■ PROBLEM
Switch "Enregistrer" to "Sauvegarder" throughout all the records below, leaving every other line unchanged, and omit the pictures from your answer.

■ RECORD EXCERPTS
______
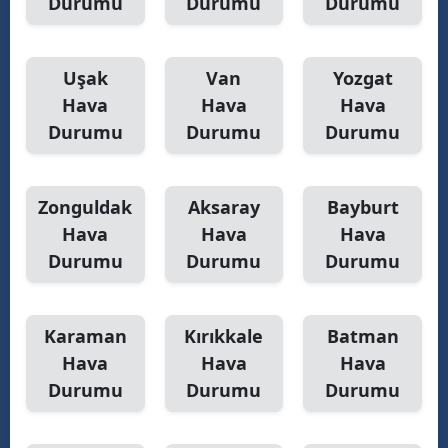
Durumu
Durumu
Durumu
Uşak
Van
Yozgat
Hava
Hava
Hava
Durumu
Durumu
Durumu
Zonguldak
Aksaray
Bayburt
Hava
Hava
Hava
Durumu
Durumu
Durumu
Karaman
Kırıkkale
Batman
Hava
Hava
Hava
Durumu
Durumu
Durumu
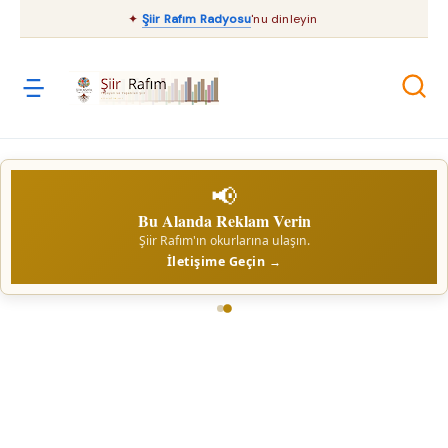
✦
Şiir Rafım Radyosu
'nu dinleyin
📢
Bu Alanda Reklam Verin
Şiir Rafım'ın okurlarına ulaşın.
İletişime Geçin →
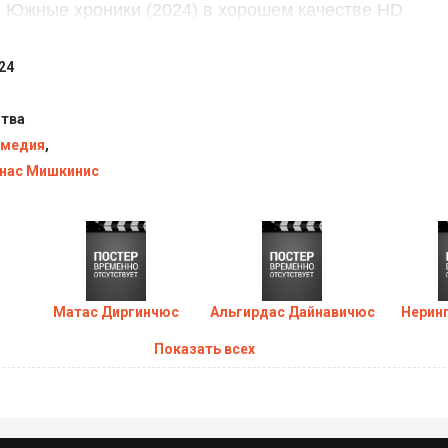
Южные хроники (2024) в хорошем качестве HD
24
ч
тва
медия
,
нас Мишкинис
Матас Диргинчюс
Альгирдас Дайнавичюс
Нерин
Показать всех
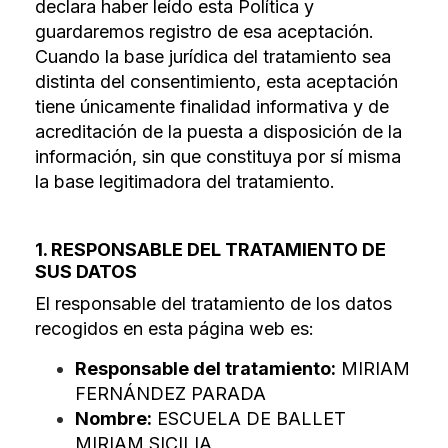
declara haber leído esta Política y
guardaremos registro de esa aceptación.
Cuando la base jurídica del tratamiento sea
distinta del consentimiento, esta aceptación
tiene únicamente finalidad informativa y de
acreditación de la puesta a disposición de la
información, sin que constituya por sí misma
la base legitimadora del tratamiento.
1. RESPONSABLE DEL TRATAMIENTO DE
SUS DATOS
El responsable del tratamiento de los datos
recogidos en esta página web es:
Responsable del tratamiento:
MIRIAM
FERNÁNDEZ PARADA
Nombre:
ESCUELA DE BALLET
MIRIAM SICILIA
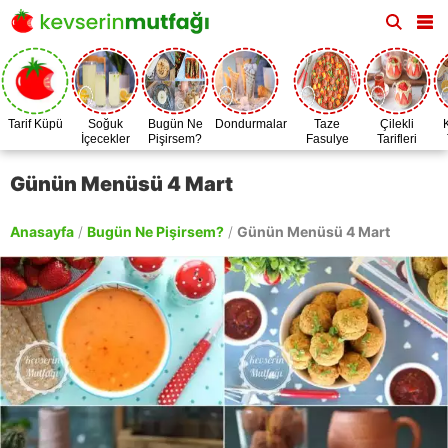
Tarif Küpü
Soğuk
Bugün Ne
Dondurmalar
Taze
Çilekli
İçecekler
Pişirsem?
Fasulye
Tarifleri
Zamanı
Günün Menüsü 4 Mart
Anasayfa
/
Bugün Ne Pişirsem?
/
Günün Menüsü 4 Mart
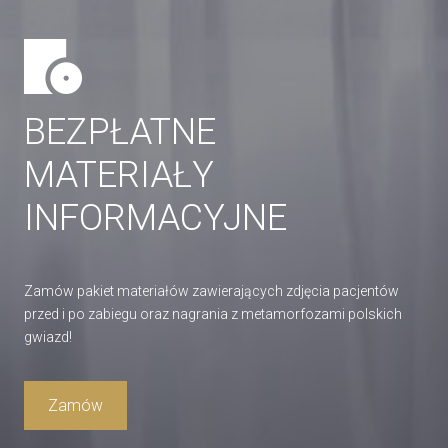
BEZPŁATNE
MATERIAŁY
INFORMACYJNE
Zamów pakiet materiałów zawierających zdjęcia pacjentów
przed i po zabiegu oraz nagrania z metamorfozami polskich
gwiazd!
Zamów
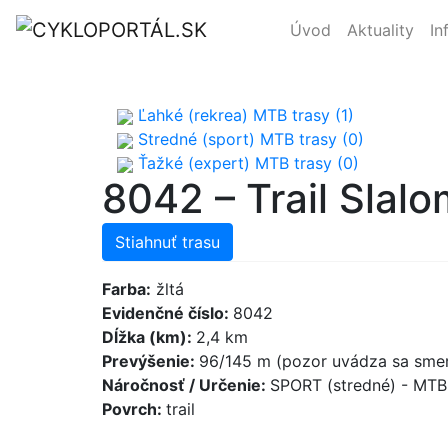
Úvod
Aktuality
In
Ľahké (rekrea) MTB trasy (1)
Stredné (sport) MTB trasy (0)
Ťažké (expert) MTB trasy (0)
8042 – Trail Slal
Stiahnuť trasu
Farba:
žltá
Evidenčné číslo:
8042
Dĺžka (km):
2,4 km
Prevýšenie:
96/145 m (pozor uvádza sa smer
Náročnosť / Určenie:
SPORT (stredné) - MT
Povrch:
trail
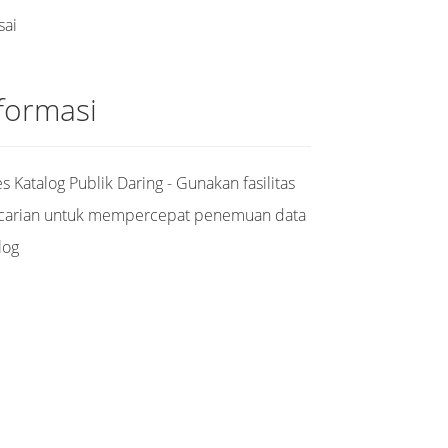
sai
formasi
s Katalog Publik Daring - Gunakan fasilitas
carian untuk mempercepat penemuan data
log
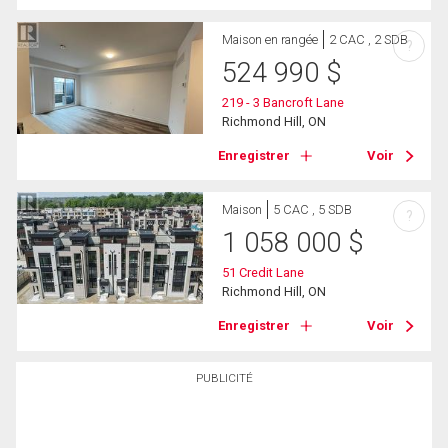
Maison en rangée
2 CAC , 2 SDB
?
524 990
$
219 - 3 Bancroft Lane
Richmond Hill, ON
Enregistrer
Voir
Maison
5 CAC , 5 SDB
?
1 058 000
$
51 Credit Lane
Richmond Hill, ON
Enregistrer
Voir
PUBLICITÉ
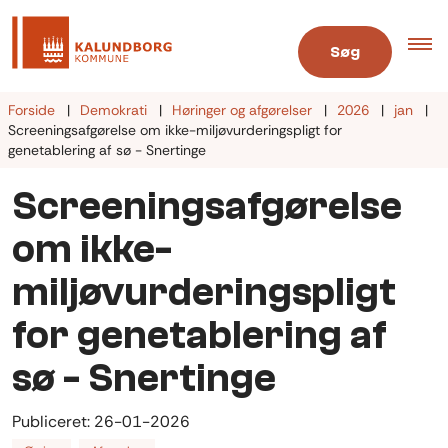
Søg
Forside
Demokrati
Høringer og afgørelser
2026
jan
Screeningsafgørelse om ikke-miljøvurderingspligt for
genetablering af sø - Snertinge
Screeningsafgørelse
om ikke-
miljøvurderingspligt
for genetablering af
sø - Snertinge
Publiceret:
26-01-2026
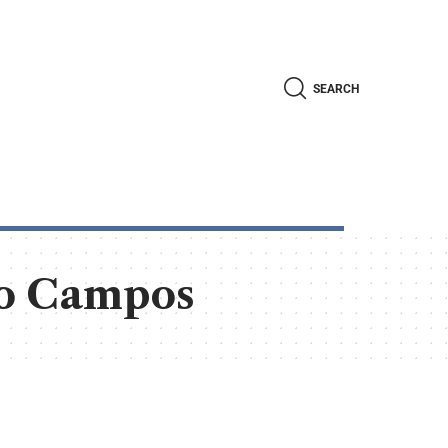
SEARCH
ro Campos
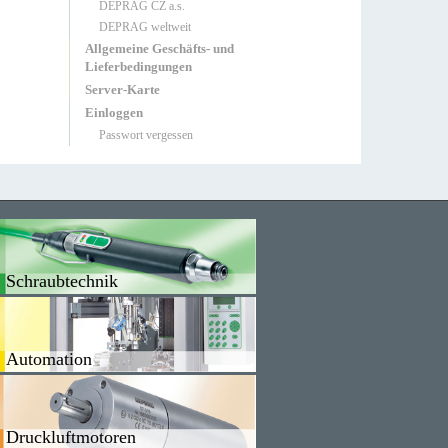
DEPRAG CZ a.s.
DEPRAG weltweit
Allgemeine Geschäfts- und
Lieferbedingungen
Server-Karte
Einloggen
Passwort vergessen
Schraubtechnik
Automation
Druckluftmotoren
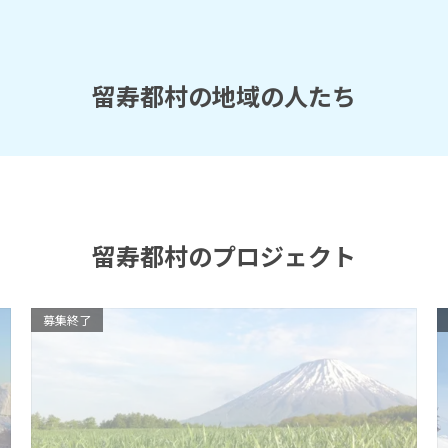
留寿都村の地域の人たち
留寿都村のプロジェクト
募集終了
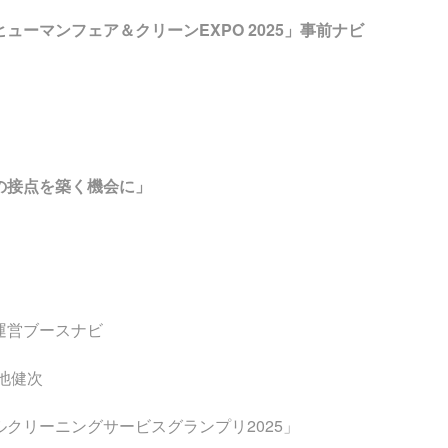
ューマンフェア＆クリーンEXPO 2025」事前ナビ
の接点を築く機会に」
運営ブースナビ
池健次
クリーニングサービスグランプリ2025」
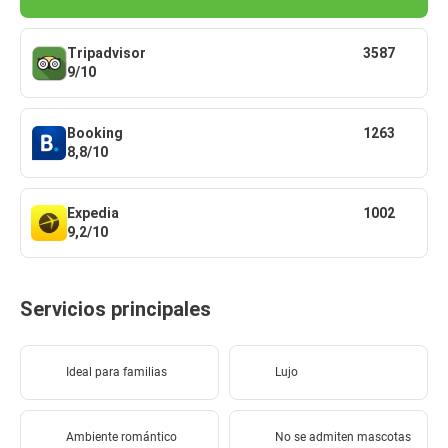
Tripadvisor
3587
9/10
Booking
1263
8,8/10
Expedia
1002
9,2/10
Servicios principales
Ideal para familias
Lujo
Ambiente romántico
No se admiten mascotas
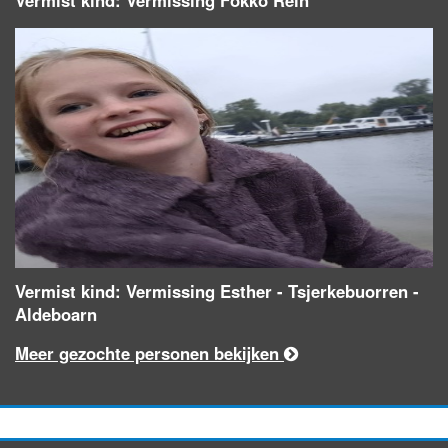
Vermist kind: Vermissing Fokko Rein
Vermist kind: Vermissing Esther - Tsjerkebuorren -
Aldeboarn
Meer gezochte personen bekijken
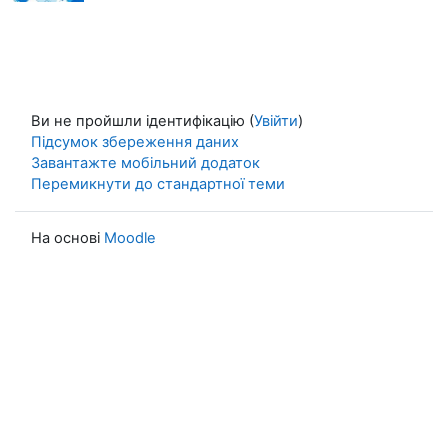
Ви не пройшли ідентифікацію (
Увійти
)
Підсумок збереження даних
Завантажте мобільний додаток
Перемикнути до стандартної теми
На основі
Moodle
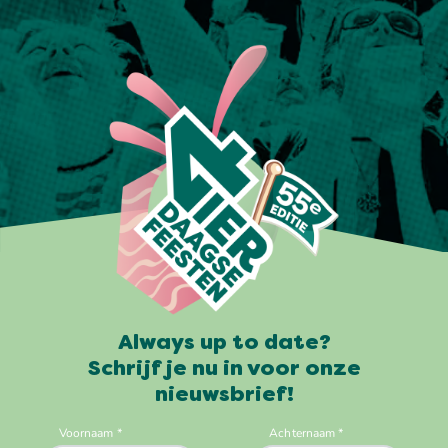
Always up to date?
Schrijf je nu in voor onze
nieuwsbrief!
______
■ YOUR RESPONSE
Durumu
Durumu
Durumu
Uşak
Van
Yozgat
Hava
Hava
Hava
Durumu
Durumu
Durumu
Zonguldak
Aksaray
Bayburt
Hava
Hava
Hava
Durumu
Durumu
Durumu
Karaman
Kırıkkale
Batman
Hava
Hava
Hava
Durumu
Durumu
Durumu
✦
Şiir Rafım Radyosu
'nu dinleyin
📢
Bu Alanda Reklam Verin
Şiir Rafım'ın okurlarına ulaşın.
İletişime Geçin →
Южные хроники (2024) в хорошем качестве HD
24
ч
тва
медия
,
нас Мишкинис
Матас Диргинчюс
Альгирдас Дайнавичюс
Нерин
Показать всех
declara haber leído esta Política y
guardaremos registro de esa aceptación.
Cuando la base jurídica del tratamiento sea
distinta del consentimiento, esta aceptación
tiene únicamente finalidad informativa y de
acreditación de la puesta a disposición de la
información, sin que constituya por sí misma
la base legitimadora del tratamiento.
1. RESPONSABLE DEL TRATAMIENTO DE
SUS DATOS
El responsable del tratamiento de los datos
recogidos en esta página web es:
Responsable del tratamiento:
MIRIAM
FERNÁNDEZ PARADA
Nombre:
ESCUELA DE BALLET
MIRIAM SICILIA
Tarif Küpü
Soğuk
Bugün Ne
Dondurmalar
Taze
Çilekli
İçecekler
Pişirsem?
Fasulye
Tarifleri
Zamanı
Günün Menüsü 4 Mart
Anasayfa
/
Bugün Ne Pişirsem?
/
Günün Menüsü 4 Mart
BEZPŁATNE
MATERIAŁY
INFORMACYJNE
Zamów pakiet materiałów zawierających zdjęcia pacjentów
przed i po zabiegu oraz nagrania z metamorfozami polskich
gwiazd!
Zamów
Úvod
Aktuality
In
Ľahké (rekrea) MTB trasy (1)
Stredné (sport) MTB trasy (0)
Ťažké (expert) MTB trasy (0)
8042 – Trail Slal
Stiahnuť trasu
Farba:
žltá
Evidenčné číslo:
8042
Dĺžka (km):
2,4 km
Prevýšenie:
96/145 m (pozor uvádza sa smer
Náročnosť / Určenie:
SPORT (stredné) - MT
Povrch:
trail
sai
formasi
s Katalog Publik Daring - Gunakan fasilitas
carian untuk mempercepat penemuan data
log
Maison en rangée
2 CAC , 2 SDB
?
524 990
$
219 - 3 Bancroft Lane
Richmond Hill, ON
Sauvegarder
Voir
Maison
5 CAC , 5 SDB
?
1 058 000
$
51 Credit Lane
Richmond Hill, ON
Sauvegarder
Voir
PUBLICITÉ
Søg
Forside
Demokrati
Høringer og afgørelser
2026
jan
Screeningsafgørelse om ikke-miljøvurderingspligt for
genetablering af sø - Snertinge
Screeningsafgørelse
om ikke-
miljøvurderingspligt
for genetablering af
sø - Snertinge
Publiceret:
26-01-2026
SEARCH
ro Campos
DEPRAG CZ a.s.
DEPRAG weltweit
Allgemeine Geschäfts- und
Lieferbedingungen
Server-Karte
Einloggen
Passwort vergessen
Schraubtechnik
Automation
Druckluftmotoren
留寿都村の地域の人たち
留寿都村のプロジェクト
募集終了
ューマンフェア＆クリーンEXPO 2025」事前ナビ
の接点を築く機会に」
運営ブースナビ
池健次
クリーニングサービスグランプリ2025」
Tripadvisor
3587
9/10
Booking
1263
8,8/10
Expedia
1002
9,2/10
Servicios principales
Ideal para familias
Lujo
Ambiente romántico
No se admiten mascotas
Vermist kind: Vermissing Fokko Rein
Vermist kind: Vermissing Esther - Tsjerkebuorren -
Aldeboarn
Meer gezochte personen bekijken
Ви не пройшли ідентифікацію (
Увійти
)
Підсумок збереження даних
Завантажте мобільний додаток
Перемикнути до стандартної теми
На основі
Moodle
Always up to date?
Schrijf je nu in voor onze
nieuwsbrief!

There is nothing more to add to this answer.